Shorter Rick Santorum: Know who else thought government had a role in educating children? Hitler!
It is a parent’s responsibility to educate their children. It is not the government’s job.
I admit to being puzzled as to why so many people think parent's responsibilities and government's jobs are mutually exclusive. Do we not both defend our children, for example, both at home and through constitutional mechanisms? Why, then, should each authority not have some role in education, especially when the health of the republic is at stake?
One thing I love about Vermont's constitution is that education is an integral part of our frame of government. As the state supreme court observed:
[F]or the founders of the frontier Republic of Vermont the fostering of republican values, or public “virtue” as it was commonly known in the eighteenth century, was not the empty rhetoric it often seems today; it was an urgent necessity — a matter literally affecting the survival of the new Republic.

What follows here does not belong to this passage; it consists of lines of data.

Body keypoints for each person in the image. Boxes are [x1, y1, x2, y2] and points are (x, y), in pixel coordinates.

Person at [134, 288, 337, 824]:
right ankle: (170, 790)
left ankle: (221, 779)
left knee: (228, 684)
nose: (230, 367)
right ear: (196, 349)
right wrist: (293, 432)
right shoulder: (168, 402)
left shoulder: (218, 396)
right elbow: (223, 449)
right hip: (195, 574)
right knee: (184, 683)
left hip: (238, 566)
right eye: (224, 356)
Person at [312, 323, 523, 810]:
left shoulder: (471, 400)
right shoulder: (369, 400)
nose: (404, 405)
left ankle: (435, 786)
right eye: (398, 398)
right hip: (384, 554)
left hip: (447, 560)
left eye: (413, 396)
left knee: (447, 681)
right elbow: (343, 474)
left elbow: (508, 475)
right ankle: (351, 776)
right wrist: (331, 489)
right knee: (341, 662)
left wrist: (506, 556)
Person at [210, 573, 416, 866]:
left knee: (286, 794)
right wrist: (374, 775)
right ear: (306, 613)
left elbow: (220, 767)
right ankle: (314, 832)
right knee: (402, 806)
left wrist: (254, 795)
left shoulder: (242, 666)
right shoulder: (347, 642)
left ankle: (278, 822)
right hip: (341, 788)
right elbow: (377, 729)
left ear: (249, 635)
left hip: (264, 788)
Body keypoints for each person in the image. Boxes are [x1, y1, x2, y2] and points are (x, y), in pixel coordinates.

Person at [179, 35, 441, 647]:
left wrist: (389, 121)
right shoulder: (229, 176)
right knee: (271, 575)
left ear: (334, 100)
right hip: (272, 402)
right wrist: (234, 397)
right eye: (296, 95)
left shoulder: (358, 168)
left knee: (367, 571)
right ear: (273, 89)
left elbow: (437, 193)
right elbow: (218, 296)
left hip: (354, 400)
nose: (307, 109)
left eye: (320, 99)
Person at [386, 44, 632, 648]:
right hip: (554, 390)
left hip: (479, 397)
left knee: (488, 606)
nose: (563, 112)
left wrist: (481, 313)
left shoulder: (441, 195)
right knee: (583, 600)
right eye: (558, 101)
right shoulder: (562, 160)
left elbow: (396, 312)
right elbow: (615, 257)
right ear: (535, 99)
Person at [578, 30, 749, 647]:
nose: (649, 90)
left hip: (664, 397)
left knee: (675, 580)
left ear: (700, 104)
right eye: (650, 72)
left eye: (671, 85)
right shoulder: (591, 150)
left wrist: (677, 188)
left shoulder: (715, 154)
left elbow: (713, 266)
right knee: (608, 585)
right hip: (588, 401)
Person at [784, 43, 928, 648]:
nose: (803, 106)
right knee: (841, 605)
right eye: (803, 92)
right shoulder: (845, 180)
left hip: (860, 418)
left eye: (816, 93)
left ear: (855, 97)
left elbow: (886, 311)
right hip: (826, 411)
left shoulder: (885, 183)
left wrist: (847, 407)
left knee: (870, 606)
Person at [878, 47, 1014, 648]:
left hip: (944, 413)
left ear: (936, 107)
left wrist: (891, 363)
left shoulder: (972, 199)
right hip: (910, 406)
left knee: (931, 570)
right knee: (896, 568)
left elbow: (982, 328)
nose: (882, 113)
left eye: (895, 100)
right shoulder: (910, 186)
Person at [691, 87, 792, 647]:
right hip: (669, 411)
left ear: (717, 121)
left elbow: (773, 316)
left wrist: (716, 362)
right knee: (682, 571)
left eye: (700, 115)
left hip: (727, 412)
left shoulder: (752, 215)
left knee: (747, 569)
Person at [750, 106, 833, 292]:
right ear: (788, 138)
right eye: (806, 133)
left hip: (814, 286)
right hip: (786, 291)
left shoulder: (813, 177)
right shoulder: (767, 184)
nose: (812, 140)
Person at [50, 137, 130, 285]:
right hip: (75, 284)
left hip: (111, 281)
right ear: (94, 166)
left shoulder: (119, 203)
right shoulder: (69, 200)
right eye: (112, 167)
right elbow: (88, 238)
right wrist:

This urgency was reflected in the Constitution, one provision of which instructed that “frequent recurrence to fundamental principles, and a firm adherence to justice, moderation, temperance, industry and frugality, are absolutely necessary to preserve the blessings of liberty.” Vt. Const. of 1777, ch. I, art. 16. Another constitutional provision, the so-called “Virtue” Clause, declared that “[l]aws for the encouragement of virtue, and prevention of vice and immorality, shall be made and constantly kept in force.” Id. ch. II, § 41.
Republican theory of the eighteenth century held that public “virtue” — in the broad sense of moral restraint, public responsibility, and ethical values — was the bedrock and essential ingredient of self-government. See G. Wood, The Creation of the American Republic, 1776-1787 68 (1969) (“The eighteenth century mind was thoroughly convinced that a popularly based government `cannot be supported without Virtue.'”). As John Adams wrote, “`Liberty' . . . `can no more exist without virtue and independence than the body can live and move without a soul.'” B. Bailyn, The Ideological Origins of the American Revolution 135 (1992) (quoting John Adams).(FN7)
But I guess for Santorum, there's no such thing as virtue in the classical republican sense. To him it only means, “thou shalt not use your genitals in ways of which I approve not.” Oh, and for Dog's sake,don't teach kids science!